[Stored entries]

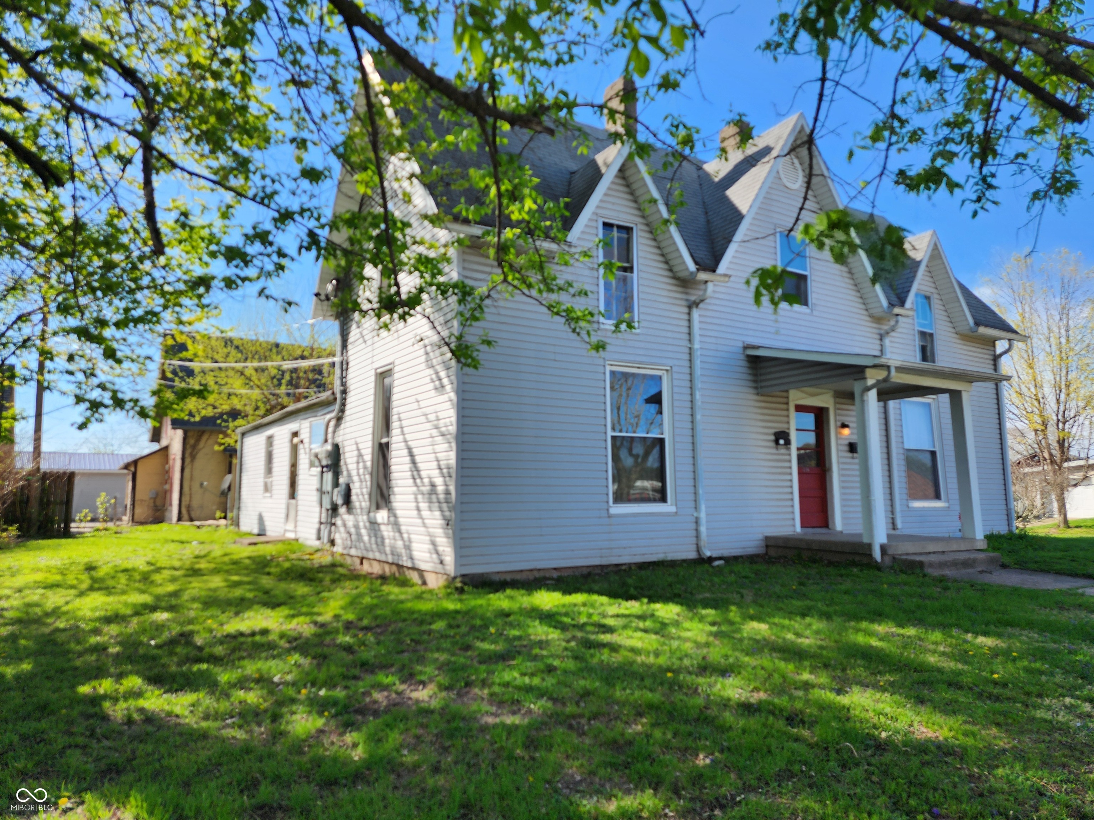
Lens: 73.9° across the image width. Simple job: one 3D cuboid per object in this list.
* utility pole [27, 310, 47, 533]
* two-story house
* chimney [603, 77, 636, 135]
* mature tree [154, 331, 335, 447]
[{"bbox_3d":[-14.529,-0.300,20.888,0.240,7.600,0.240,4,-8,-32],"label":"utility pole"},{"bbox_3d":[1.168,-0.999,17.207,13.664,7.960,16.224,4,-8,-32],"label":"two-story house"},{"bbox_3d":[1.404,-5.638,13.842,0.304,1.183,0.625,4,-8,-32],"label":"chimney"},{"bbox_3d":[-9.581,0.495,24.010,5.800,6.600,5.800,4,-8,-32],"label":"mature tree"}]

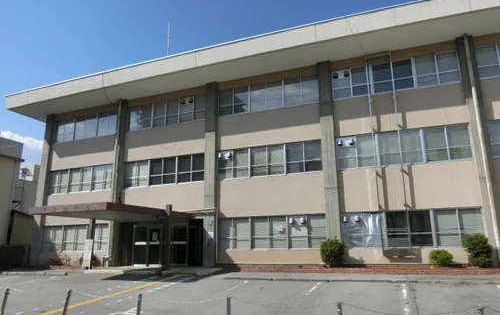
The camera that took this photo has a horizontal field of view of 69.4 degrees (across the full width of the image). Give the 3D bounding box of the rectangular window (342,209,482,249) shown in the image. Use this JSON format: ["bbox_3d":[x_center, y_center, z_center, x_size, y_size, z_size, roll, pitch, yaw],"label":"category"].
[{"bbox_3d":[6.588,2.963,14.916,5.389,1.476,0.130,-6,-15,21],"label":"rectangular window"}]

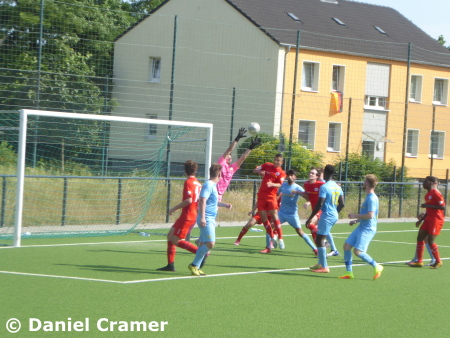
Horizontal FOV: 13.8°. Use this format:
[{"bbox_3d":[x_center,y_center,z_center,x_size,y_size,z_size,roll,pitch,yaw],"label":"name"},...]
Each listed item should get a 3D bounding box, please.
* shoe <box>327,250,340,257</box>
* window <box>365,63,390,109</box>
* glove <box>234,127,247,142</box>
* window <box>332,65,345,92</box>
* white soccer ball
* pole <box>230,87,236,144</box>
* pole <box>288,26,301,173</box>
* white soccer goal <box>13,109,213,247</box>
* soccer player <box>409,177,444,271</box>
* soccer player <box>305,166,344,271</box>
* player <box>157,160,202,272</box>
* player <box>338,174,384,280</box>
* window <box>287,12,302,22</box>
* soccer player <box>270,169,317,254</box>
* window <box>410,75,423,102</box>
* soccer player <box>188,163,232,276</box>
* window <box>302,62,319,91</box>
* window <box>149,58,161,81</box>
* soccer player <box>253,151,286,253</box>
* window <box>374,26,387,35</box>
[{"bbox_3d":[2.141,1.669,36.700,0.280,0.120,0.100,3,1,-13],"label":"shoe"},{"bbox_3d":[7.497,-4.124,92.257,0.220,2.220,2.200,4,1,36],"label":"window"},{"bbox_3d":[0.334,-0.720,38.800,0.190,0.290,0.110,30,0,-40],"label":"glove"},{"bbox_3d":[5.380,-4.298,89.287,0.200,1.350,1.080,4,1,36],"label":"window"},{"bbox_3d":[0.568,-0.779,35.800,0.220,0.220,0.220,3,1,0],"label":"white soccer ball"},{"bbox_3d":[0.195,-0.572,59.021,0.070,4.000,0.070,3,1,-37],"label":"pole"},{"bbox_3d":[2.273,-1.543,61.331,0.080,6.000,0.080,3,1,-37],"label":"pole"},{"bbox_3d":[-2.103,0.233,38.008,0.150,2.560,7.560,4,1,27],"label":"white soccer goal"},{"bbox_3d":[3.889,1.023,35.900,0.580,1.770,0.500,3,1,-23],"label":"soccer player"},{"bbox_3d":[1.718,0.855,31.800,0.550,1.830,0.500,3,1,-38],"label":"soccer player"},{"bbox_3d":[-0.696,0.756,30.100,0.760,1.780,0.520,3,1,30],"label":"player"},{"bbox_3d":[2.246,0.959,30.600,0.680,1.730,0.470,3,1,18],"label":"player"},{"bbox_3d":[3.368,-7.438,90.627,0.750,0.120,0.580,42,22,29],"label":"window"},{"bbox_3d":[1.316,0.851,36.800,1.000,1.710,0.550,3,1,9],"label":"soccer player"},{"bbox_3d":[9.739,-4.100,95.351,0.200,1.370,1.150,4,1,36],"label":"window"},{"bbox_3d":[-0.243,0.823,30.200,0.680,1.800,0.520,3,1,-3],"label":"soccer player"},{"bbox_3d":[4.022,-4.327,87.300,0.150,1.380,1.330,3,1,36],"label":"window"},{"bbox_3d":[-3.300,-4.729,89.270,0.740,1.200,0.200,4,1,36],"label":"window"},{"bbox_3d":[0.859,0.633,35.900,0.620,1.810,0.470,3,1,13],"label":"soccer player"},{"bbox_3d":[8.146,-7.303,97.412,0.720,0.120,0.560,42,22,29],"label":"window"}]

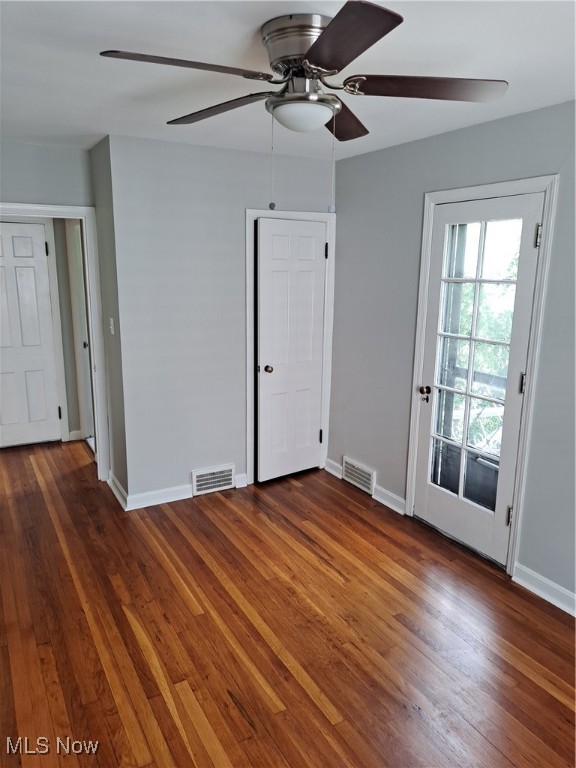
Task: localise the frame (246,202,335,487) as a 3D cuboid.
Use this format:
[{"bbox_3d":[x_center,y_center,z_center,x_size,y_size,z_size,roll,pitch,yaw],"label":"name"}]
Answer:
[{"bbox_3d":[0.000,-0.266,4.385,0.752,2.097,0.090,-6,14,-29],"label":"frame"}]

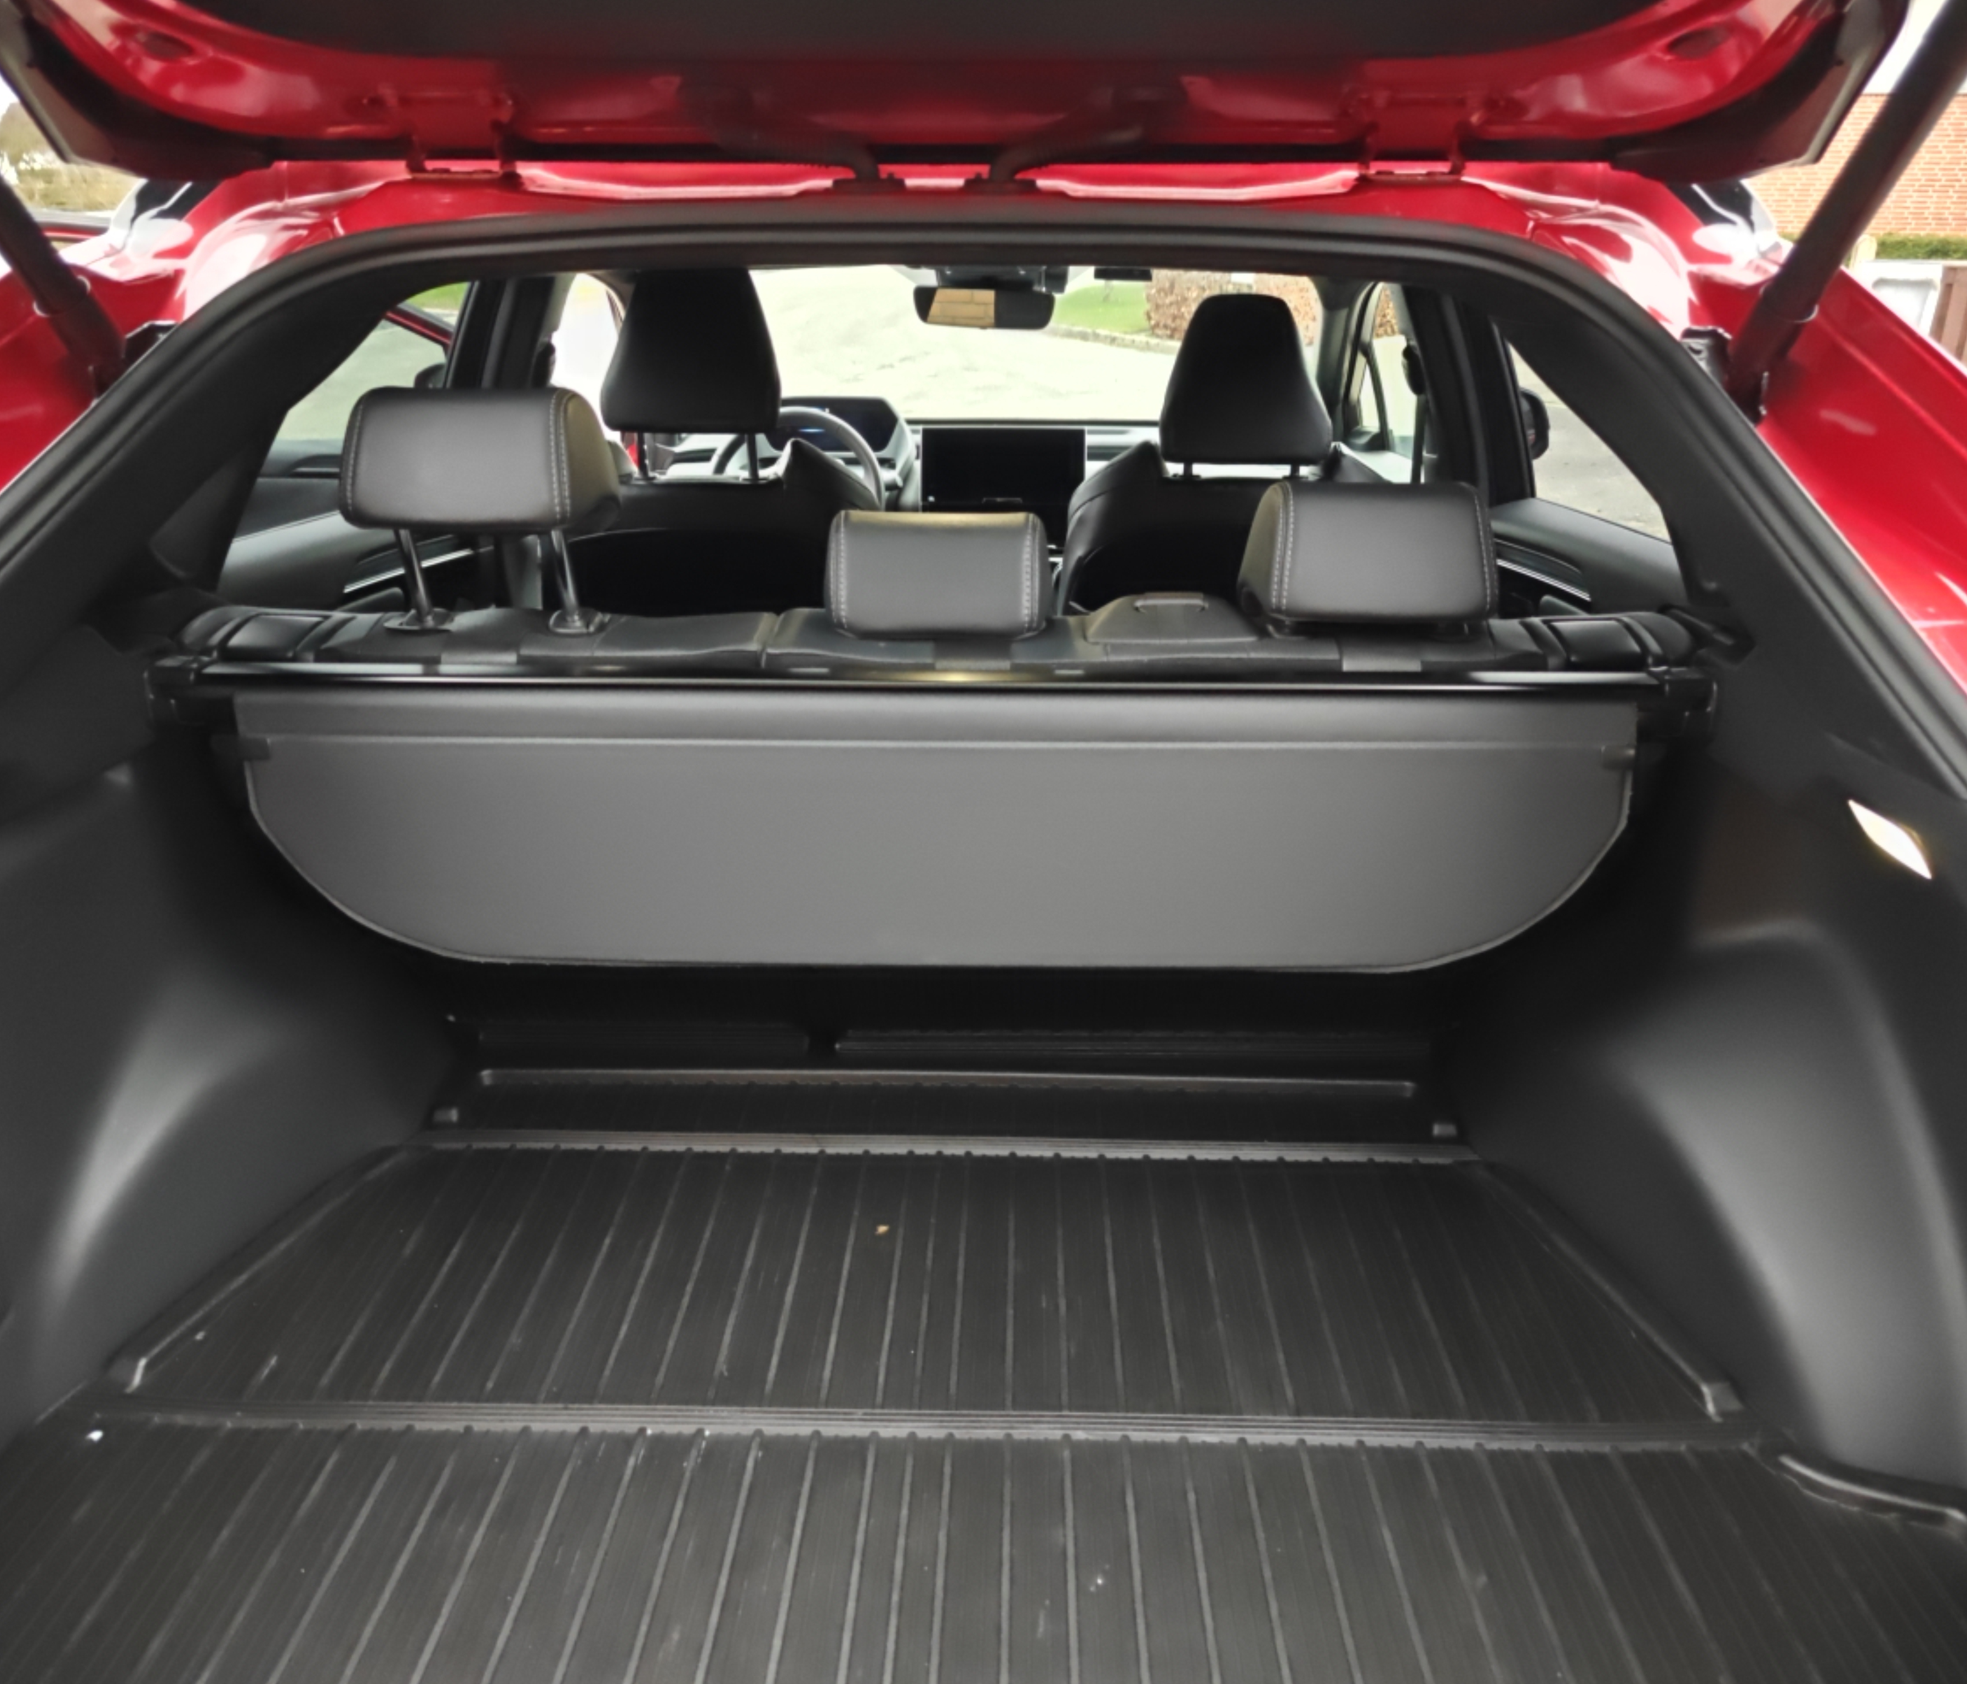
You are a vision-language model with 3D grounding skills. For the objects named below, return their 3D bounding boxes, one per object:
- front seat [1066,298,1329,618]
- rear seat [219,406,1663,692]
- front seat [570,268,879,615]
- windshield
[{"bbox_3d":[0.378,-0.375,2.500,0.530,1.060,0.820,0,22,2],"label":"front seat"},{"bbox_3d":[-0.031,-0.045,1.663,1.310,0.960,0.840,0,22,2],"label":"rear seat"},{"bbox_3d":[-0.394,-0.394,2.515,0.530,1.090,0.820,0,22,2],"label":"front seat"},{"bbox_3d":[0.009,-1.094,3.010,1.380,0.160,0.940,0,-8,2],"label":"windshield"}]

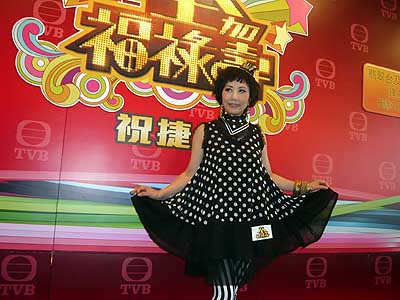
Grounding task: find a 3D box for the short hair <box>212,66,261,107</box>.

Task objective:
Set down each of the records precisely, leaving any pictures behind.

Solution:
Lens: 73.9° across the image width. Simple job: one 3D cuboid per object in this list.
* utility pole [27, 310, 47, 533]
* two-story house
* chimney [603, 77, 636, 135]
* mature tree [154, 331, 335, 447]
[{"bbox_3d":[-14.529,-0.300,20.888,0.240,7.600,0.240,4,-8,-32],"label":"utility pole"},{"bbox_3d":[1.168,-0.999,17.207,13.664,7.960,16.224,4,-8,-32],"label":"two-story house"},{"bbox_3d":[1.404,-5.638,13.842,0.304,1.183,0.625,4,-8,-32],"label":"chimney"},{"bbox_3d":[-9.581,0.495,24.010,5.800,6.600,5.800,4,-8,-32],"label":"mature tree"}]

The camera that took this photo has a horizontal field of view of 69.4 degrees (across the full width of the image). Give the 3D bounding box of the rectangular window (342,209,482,249) shown in the image. Use this JSON format: ["bbox_3d":[x_center, y_center, z_center, x_size, y_size, z_size, roll, pitch, yaw],"label":"category"].
[{"bbox_3d":[6.588,2.963,14.916,5.389,1.476,0.130,-6,-15,21],"label":"rectangular window"}]

Horizontal FOV: 13.8°. Use this format:
[{"bbox_3d":[x_center,y_center,z_center,x_size,y_size,z_size,roll,pitch,yaw],"label":"name"},...]
Each listed item should get a 3D bounding box, please.
* shoe <box>327,250,340,257</box>
* window <box>365,63,390,109</box>
* glove <box>234,127,247,142</box>
* window <box>332,65,345,92</box>
* white soccer ball
* pole <box>230,87,236,144</box>
* pole <box>288,26,301,173</box>
* white soccer goal <box>13,109,213,247</box>
* soccer player <box>409,177,444,271</box>
* soccer player <box>305,166,344,271</box>
* player <box>157,160,202,272</box>
* player <box>338,174,384,280</box>
* window <box>287,12,302,22</box>
* soccer player <box>270,169,317,254</box>
* window <box>410,75,423,102</box>
* soccer player <box>188,163,232,276</box>
* window <box>302,62,319,91</box>
* window <box>149,58,161,81</box>
* soccer player <box>253,151,286,253</box>
* window <box>374,26,387,35</box>
[{"bbox_3d":[2.141,1.669,36.700,0.280,0.120,0.100,3,1,-13],"label":"shoe"},{"bbox_3d":[7.497,-4.124,92.257,0.220,2.220,2.200,4,1,36],"label":"window"},{"bbox_3d":[0.334,-0.720,38.800,0.190,0.290,0.110,30,0,-40],"label":"glove"},{"bbox_3d":[5.380,-4.298,89.287,0.200,1.350,1.080,4,1,36],"label":"window"},{"bbox_3d":[0.568,-0.779,35.800,0.220,0.220,0.220,3,1,0],"label":"white soccer ball"},{"bbox_3d":[0.195,-0.572,59.021,0.070,4.000,0.070,3,1,-37],"label":"pole"},{"bbox_3d":[2.273,-1.543,61.331,0.080,6.000,0.080,3,1,-37],"label":"pole"},{"bbox_3d":[-2.103,0.233,38.008,0.150,2.560,7.560,4,1,27],"label":"white soccer goal"},{"bbox_3d":[3.889,1.023,35.900,0.580,1.770,0.500,3,1,-23],"label":"soccer player"},{"bbox_3d":[1.718,0.855,31.800,0.550,1.830,0.500,3,1,-38],"label":"soccer player"},{"bbox_3d":[-0.696,0.756,30.100,0.760,1.780,0.520,3,1,30],"label":"player"},{"bbox_3d":[2.246,0.959,30.600,0.680,1.730,0.470,3,1,18],"label":"player"},{"bbox_3d":[3.368,-7.438,90.627,0.750,0.120,0.580,42,22,29],"label":"window"},{"bbox_3d":[1.316,0.851,36.800,1.000,1.710,0.550,3,1,9],"label":"soccer player"},{"bbox_3d":[9.739,-4.100,95.351,0.200,1.370,1.150,4,1,36],"label":"window"},{"bbox_3d":[-0.243,0.823,30.200,0.680,1.800,0.520,3,1,-3],"label":"soccer player"},{"bbox_3d":[4.022,-4.327,87.300,0.150,1.380,1.330,3,1,36],"label":"window"},{"bbox_3d":[-3.300,-4.729,89.270,0.740,1.200,0.200,4,1,36],"label":"window"},{"bbox_3d":[0.859,0.633,35.900,0.620,1.810,0.470,3,1,13],"label":"soccer player"},{"bbox_3d":[8.146,-7.303,97.412,0.720,0.120,0.560,42,22,29],"label":"window"}]

Task: localise the frame (246,202,335,487) as a 3D cuboid.
Use this format:
[{"bbox_3d":[x_center,y_center,z_center,x_size,y_size,z_size,roll,pitch,yaw],"label":"name"}]
Answer:
[{"bbox_3d":[0.000,-0.266,4.385,0.752,2.097,0.090,-6,14,-29],"label":"frame"}]

You are a vision-language model with 3D grounding skills. For the objects named below, return their 3D bounding boxes, one per object:
- front seat [1066,298,1329,618]
- rear seat [219,406,1663,692]
- front seat [570,268,879,615]
- windshield
[{"bbox_3d":[0.378,-0.375,2.500,0.530,1.060,0.820,0,22,2],"label":"front seat"},{"bbox_3d":[-0.031,-0.045,1.663,1.310,0.960,0.840,0,22,2],"label":"rear seat"},{"bbox_3d":[-0.394,-0.394,2.515,0.530,1.090,0.820,0,22,2],"label":"front seat"},{"bbox_3d":[0.009,-1.094,3.010,1.380,0.160,0.940,0,-8,2],"label":"windshield"}]

Grounding task: find a 3D box for the short hair <box>212,66,261,107</box>.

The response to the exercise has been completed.